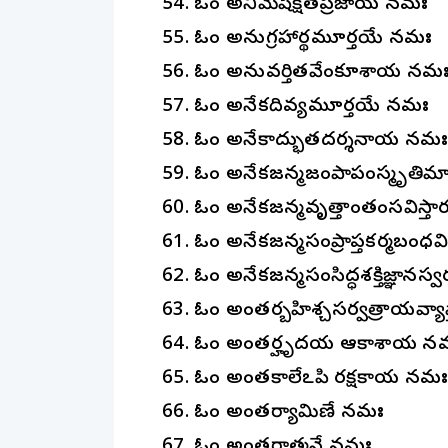
54. ఓం అనిమేషేక్షితప్రజాయ నమః
55. ఓం అనుగ్రహార్థమూర్తయే నమః
56. ఓం అనువర్తితవేంకూశాయ నమ
57. ఓం అనేకదివ్యమూర్తయే నమః
58. ఓం అనేకాద్భుతదర్శనాయ నమ
59. ఓం అనేకజన్మజంపాపంస్మృతిమ
60. ఓం అనేకజన్మవృత్తాంతంసవిస్
61. ఓం అనేకజన్మసంప్రాప్తకర్మబ
62. ఓం అనేకజన్మసంసిద్ధశక్తిజ్ఞాన
63. ఓం అంతర్బహిశ్చసర్వత్రాయవ్
64. ఓం అంతర్హృదయ ఆకాశాయ న
65. ఓం అంతకాలేఽపి రక్షకాయ నమ
66. ఓం అంతర్యామిణే నమః
67. ఓం అంతరాత్మనే నమః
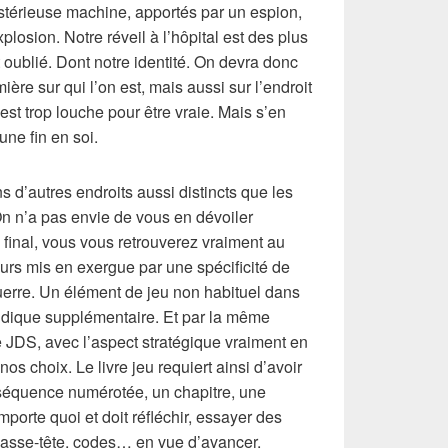
stérieuse machine, apportés par un espion,
losion. Notre réveil à l’hôpital est des plus
 oublié. Dont notre identité. On devra donc
mière sur qui l’on est, mais aussi sur l’endroit
est trop louche pour être vraie. Mais s’en
une fin en soi.
 d’autres endroits aussi distincts que les
On n’a pas envie de vous en dévoiler
final, vous vous retrouverez vraiment au
eurs mis en exergue par une spécificité de
guerre. Un élément de jeu non habituel dans
ludique supplémentaire. Et par la même
le JDS, avec l’aspect stratégique vraiment en
s choix. Le livre jeu requiert ainsi d’avoir
 séquence numérotée, un chapitre, une
mporte quoi et doit réfléchir, essayer des
casse-tête, codes… en vue d’avancer.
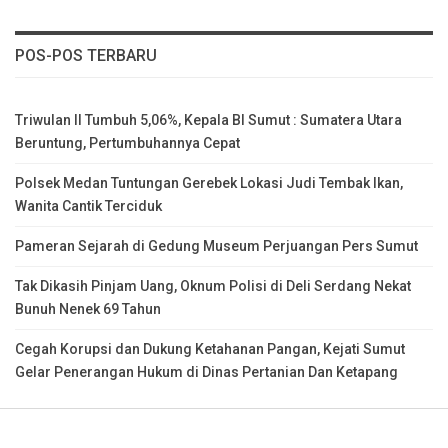
POS-POS TERBARU
Triwulan II Tumbuh 5,06%, Kepala BI Sumut : Sumatera Utara
Beruntung, Pertumbuhannya Cepat
Polsek Medan Tuntungan Gerebek Lokasi Judi Tembak Ikan,
Wanita Cantik Terciduk
Pameran Sejarah di Gedung Museum Perjuangan Pers Sumut
Tak Dikasih Pinjam Uang, Oknum Polisi di Deli Serdang Nekat
Bunuh Nenek 69 Tahun
Cegah Korupsi dan Dukung Ketahanan Pangan, Kejati Sumut
Gelar Penerangan Hukum di Dinas Pertanian Dan Ketapang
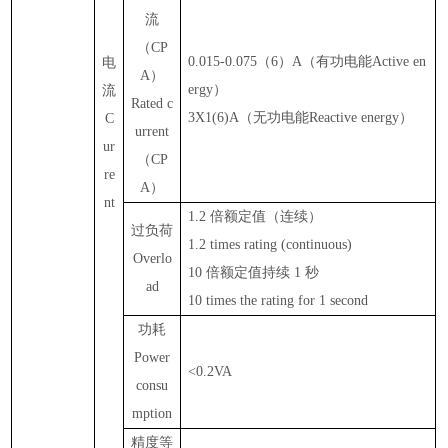
流
（
CP
0.015-0.075
（
6
）
A
（有功电能
Active en
电
A
）
ergy
）
流
Rated
c
3X1(6)A
（无功电能
Reactive energy
）
C
urrent
ur
（
CP
re
A
）
nt
1.2
倍额定值（连续）
过负荷
1.2
times
rating (continuous)
Overlo
10
倍额定值持续
1
秒
ad
10
times the rating for 1 second
功耗
Power
<0.2VA
consu
mption
精度等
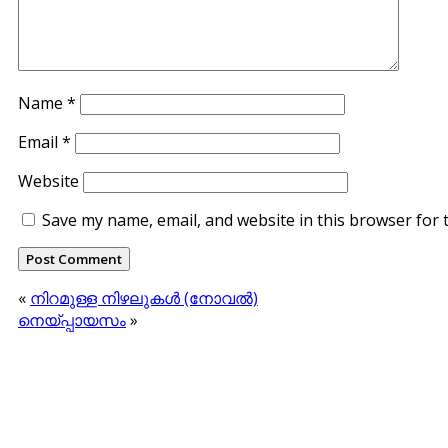
Name
*
Email
*
Website
Save my name, email, and website in this browser for 
«
നിറമുള്ള നിഴലുകള്‍ (നോവല്‍)
നെയ്പ്പായസം
»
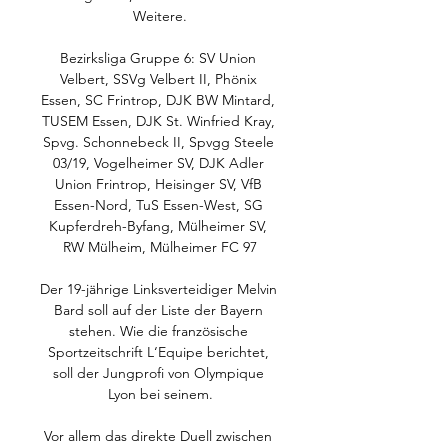
Weitere.

Bezirksliga Gruppe 6: SV Union 
Velbert, SSVg Velbert II, Phönix 
Essen, SC Frintrop, DJK BW Mintard, 
TUSEM Essen, DJK St. Winfried Kray, 
Spvg. Schonnebeck II, Spvgg Steele 
03/19, Vogelheimer SV, DJK Adler 
Union Frintrop, Heisinger SV, VfB 
Essen-Nord, TuS Essen-West, SG 
Kupferdreh-Byfang, Mülheimer SV, 
RW Mülheim, Mülheimer FC 97

Der 19-jährige Linksverteidiger Melvin 
Bard soll auf der Liste der Bayern 
stehen. Wie die französische 
Sportzeitschrift L‘Equipe berichtet, 
soll der Jungprofi von Olympique 
Lyon bei seinem.

Vor allem das direkte Duell zwischen 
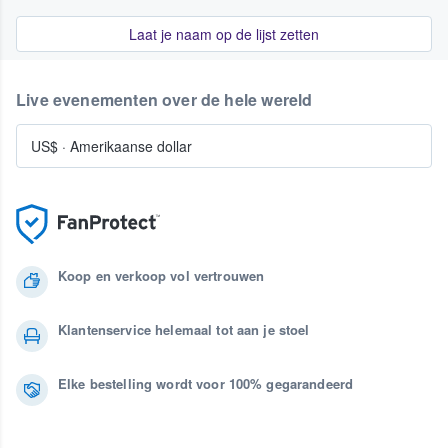
Laat je naam op de lijst zetten
Live evenementen over de hele wereld
US$
·
Amerikaanse dollar
Koop en verkoop vol vertrouwen
Klantenservice helemaal tot aan je stoel
Elke bestelling wordt voor 100% gegarandeerd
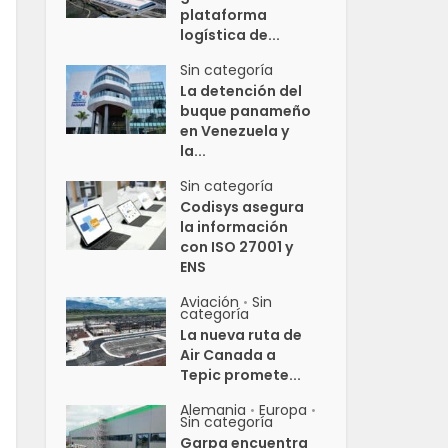
plataforma
logística de...
Sin categoría
La detención del
buque panameño
en Venezuela y
la...
Sin categoría
Codisys asegura
la información
con ISO 27001 y
ENS
Aviación
Sin
•
categoría
La nueva ruta de
Air Canada a
Tepic promete...
Alemania
Europa
•
•
Sin categoría
Garpa encuentra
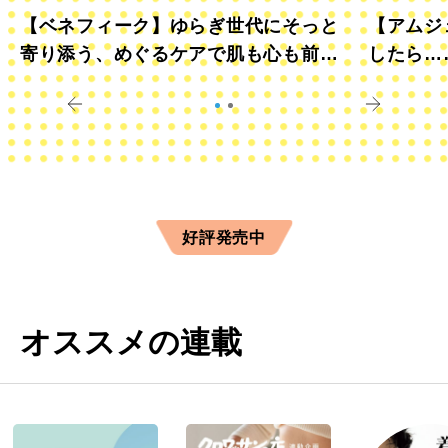
【ベネフィーク】ゆらぎ世代にそっと
【アムジ
寄り添う、めぐるケアで肌も心も前向
したら…
きに
すか？
好評発売中
オススメの連載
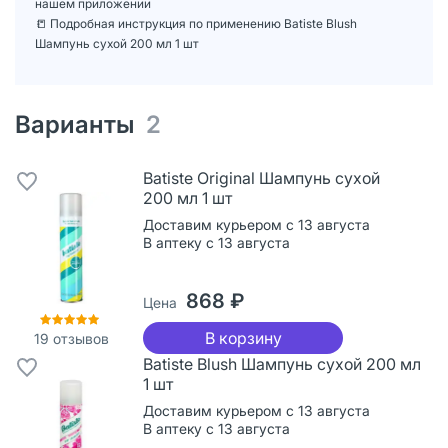
нашем приложении
📒 Подробная инструкция по применению Batiste Blush
Шампунь сухой 200 мл 1 шт
Варианты
2
Batiste Original Шампунь сухой
200 мл 1 шт
Доставим курьером с 13 августа
В аптеку с 13 августа
868 ₽
Цена
В корзину
19
отзывов
Batiste Blush Шампунь сухой 200 мл
1 шт
Доставим курьером с 13 августа
В аптеку с 13 августа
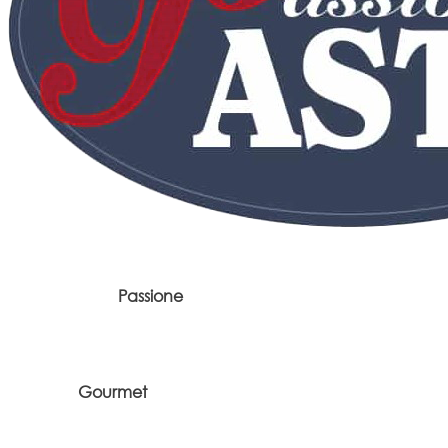
Passione
Gourmet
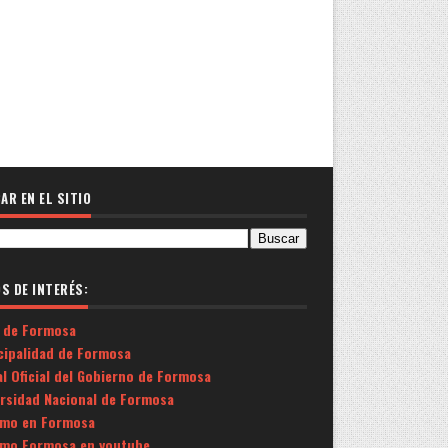
AR EN EL SITIO
OS DE INTERÉS:
 de Formosa
cipalidad de Formosa
l Oficial del Gobierno de Formosa
ersidad Nacional de Formosa
smo en Formosa
smo Formosa en youtube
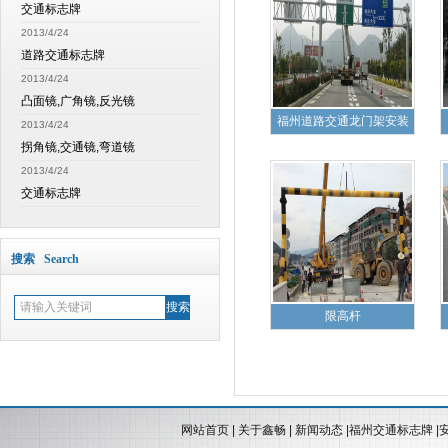
交通标志牌
2013/4/24
道路交通标志牌
2013/4/24
凸面镜,广角镜,反光镜
福州道路交通龙门架安装
2013/4/24
拐角镜,交通镜,弯道镜
2013/4/24
交通标志牌
搜索 Search
限高杆
网站首页
|
关于鑫畅
|
新闻动态
|
福州交通标志牌
|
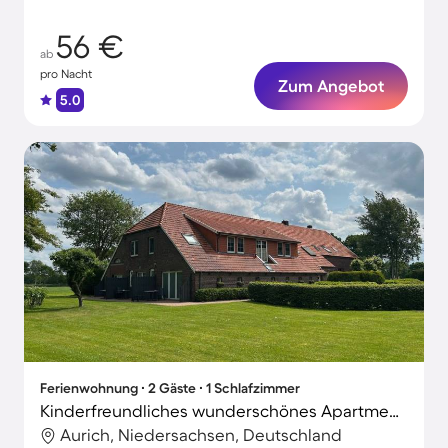
56 €
ab
pro Nacht
Zum Angebot
5.0
Ferienwohnung ∙ 2 Gäste ∙ 1 Schlafzimmer
Kinderfreundliches wunderschönes Apartment mit Garten und Terrasse
Aurich, Niedersachsen, Deutschland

+--

Job item: Give the text of all the items above as a numbered list, one line per entry, with blank lines left out and the pictures omitted.

Answer area:
1. 54. ఓం అనిమేషేక్షితప్రజాయ నమః
2. 55. ఓం అనుగ్రహార్థమూర్తయే నమః
3. 56. ఓం అనువర్తితవేంకూశాయ నమ
4. 57. ఓం అనేకదివ్యమూర్తయే నమః
5. 58. ఓం అనేకాద్భుతదర్శనాయ నమ
6. 59. ఓం అనేకజన్మజంపాపంస్మృతిమ
7. 60. ఓం అనేకజన్మవృత్తాంతంసవిస్
8. 61. ఓం అనేకజన్మసంప్రాప్తకర్మబ
9. 62. ఓం అనేకజన్మసంసిద్ధశక్తిజ్ఞాన
10. 63. ఓం అంతర్బహిశ్చసర్వత్రాయవ్
11. 64. ఓం అంతర్హృదయ ఆకాశాయ న
12. 65. ఓం అంతకాలేఽపి రక్షకాయ నమ
13. 66. ఓం అంతర్యామిణే నమః
14. 67. ఓం అంతరాత్మనే నమః
15. stérieuse machine, apportés par un espion,
16. losion. Notre réveil à l’hôpital est des plus
17.  oublié. Dont notre identité. On devra donc
18. mière sur qui l’on est, mais aussi sur l’endroit
19. est trop louche pour être vraie. Mais s’en
20. une fin en soi.
21.  d’autres endroits aussi distincts que les
22. On n’a pas envie de vous en dévoiler
23. final, vous vous retrouverez vraiment au
24. eurs mis en exergue par une spécificité de
25. guerre. Un élément de jeu non habituel dans
26. ludique supplémentaire. Et par la même
27. le JDS, avec l’aspect stratégique vraiment en
28. s choix. Le livre jeu requiert ainsi d’avoir
29.  séquence numérotée, un chapitre, une
30. mporte quoi et doit réfléchir, essayer des
31. casse-tête, codes… en vue d’avancer.
32. POS-POS TERBARU
33. Triwulan II Tumbuh 5,06%, Kepala BI Sumut : Sumatera Utara
34. Beruntung, Pertumbuhannya Cepat
35. Polsek Medan Tuntungan Gerebek Lokasi Judi Tembak Ikan,
36. Wanita Cantik Terciduk
37. Pameran Sejarah di Gedung Museum Perjuangan Pers Sumut
38. Tak Dikasih Pinjam Uang, Oknum Polisi di Deli Serdang Nekat
39. Bunuh Nenek 69 Tahun
40. Cegah Korupsi dan Dukung Ketahanan Pangan, Kejati Sumut
41. Gelar Penerangan Hukum di Dinas Pertanian Dan Ketapang
42. 流
43. （
44. CP
45. 0.015-0.075
46. （
47. 6
48. ）
49. A
50. （有功电能
51. Active en
52. 电
53. A
54. ）
55. ergy
56. ）
57. 流
58. Rated
59. c
60. 3X1(6)A
61. （无功电能
62. Reactive energy
63. ）
64. C
65. urrent
66. ur
67. （
68. CP
69. re
70. A
71. ）
72. nt
73. 1.2
74. 倍额定值（连续）
75. 过负荷
76. 1.2
77. times
78. rating (continuous)
79. Overlo
80. 10
81. 倍额定值持续
82. 1
83. 秒
84. ad
85. 10
86. times the rating for 1 second
87. 功耗
88. Power
89. <0.2VA
90. consu
91. mption
92. 精度等
93. Name
94. *
95. Email
96. *
97. Website
98. Save my name, email, and website in this browser for 
99. «
100. നിറമുള്ള നിഴലുകള്‍ (നോവല്‍)
101. നെയ്പ്പായസം
102. »
103. Weitere.
104. Bezirksliga Gruppe 6: SV Union 
105. Velbert, SSVg Velbert II, Phönix 
106. Essen, SC Frintrop, DJK BW Mintard, 
107. TUSEM Essen, DJK St. Winfried Kray, 
108. Spvg. Schonnebeck II, Spvgg Steele 
109. 03/19, Vogelheimer SV, DJK Adler 
110. Union Frintrop, Heisinger SV, VfB 
111. Essen-Nord, TuS Essen-West, SG 
112. Kupferdreh-Byfang, Mülheimer SV, 
113. RW Mülheim, Mülheimer FC 97
114. Der 19-jährige Linksverteidiger Melvin 
115. Bard soll auf der Liste der Bayern 
116. stehen. Wie die französische 
117. Sportzeitschrift L‘Equipe berichtet, 
118. soll der Jungprofi von Olympique 
119. Lyon bei seinem.
120. Vor allem das direkte Duell zwischen 
121. Laat je naam op de lijst zetten
122. Live evenementen over de hele wereld
123. US$
124. ·
125. Amerikaanse dollar
126. Koop en verkoop vol vertrouwen
127. Klantenservice helemaal tot aan je stoel
128. Elke bestelling wordt voor 100% gegarandeerd
129. plataforma
130. logística de...
131. Sin categoría
132. La detención del
133. buque panameño
134. en Venezuela y
135. la...
136. Sin categoría
137. Codisys asegura
138. la información
139. con ISO 27001 y
140. ENS
141. Aviación
142. Sin
143. •
144. categoría
145. La nueva ruta de
146. Air Canada a
147. Tepic promete...
148. Alemania
149. Europa
150. •
151. •
152. Sin categoría
153. Garpa encuentra
154. 【ベネフィーク】ゆらぎ世代にそっと
155. 【アムジ
156. 寄り添う、めぐるケアで肌も心も前向
157. したら…
158. きに
159. すか？
160. 好評発売中
161. オススメの連載
162. нашем приложении
163. 📒 Подробная инструкция по применению Batiste Blush
164. Шампунь сухой 200 мл 1 шт
165. Варианты
166. 2
167. Batiste Original Шампунь сухой
168. 200 мл 1 шт
169. Доставим курьером с 13 августа
170. В аптеку с 13 августа
171. 868 ₽
172. Цена
173. В корзину
174. 19
175. отзывов
176. Batiste Blush Шампунь сухой 200 мл
177. 1 шт
178. Доставим курьером с 13 августа
179. В аптеку с 13 августа
180. Passione
181. Gourmet
182. AR EN EL SITIO
183. OS DE INTERÉS:
184.  de Formosa
185. cipalidad de Formosa
186. l Oficial del Gobierno de Formosa
187. ersidad Nacional de Formosa
188. smo en Formosa
189. smo Formosa en youtube
190. 交通标志牌
191. 2013/4/24
192. 道路交通标志牌
193. 2013/4/24
194. 凸面镜,广角镜,反光镜
195. 福州道路交通龙门架安装
196. 2013/4/24
197. 拐角镜,交通镜,弯道镜
198. 2013/4/24
199. 交通标志牌
200. 搜索 Search
201. 限高杆
202. 网站首页
203. |
204. 关于鑫畅
205. |
206. 新闻动态
207. |
208. 福州交通标志牌
209. |
210. 56 €
211. ab
212. pro Nacht
213. Zum Angebot
214. 5.0
215. Ferienwohnung ∙ 2 Gäste ∙ 1 Schlafzimmer
216. Kinderfreundliches wunderschönes Apartment mit Garten und Terrasse
217. Aurich, Niedersachsen, Deutschland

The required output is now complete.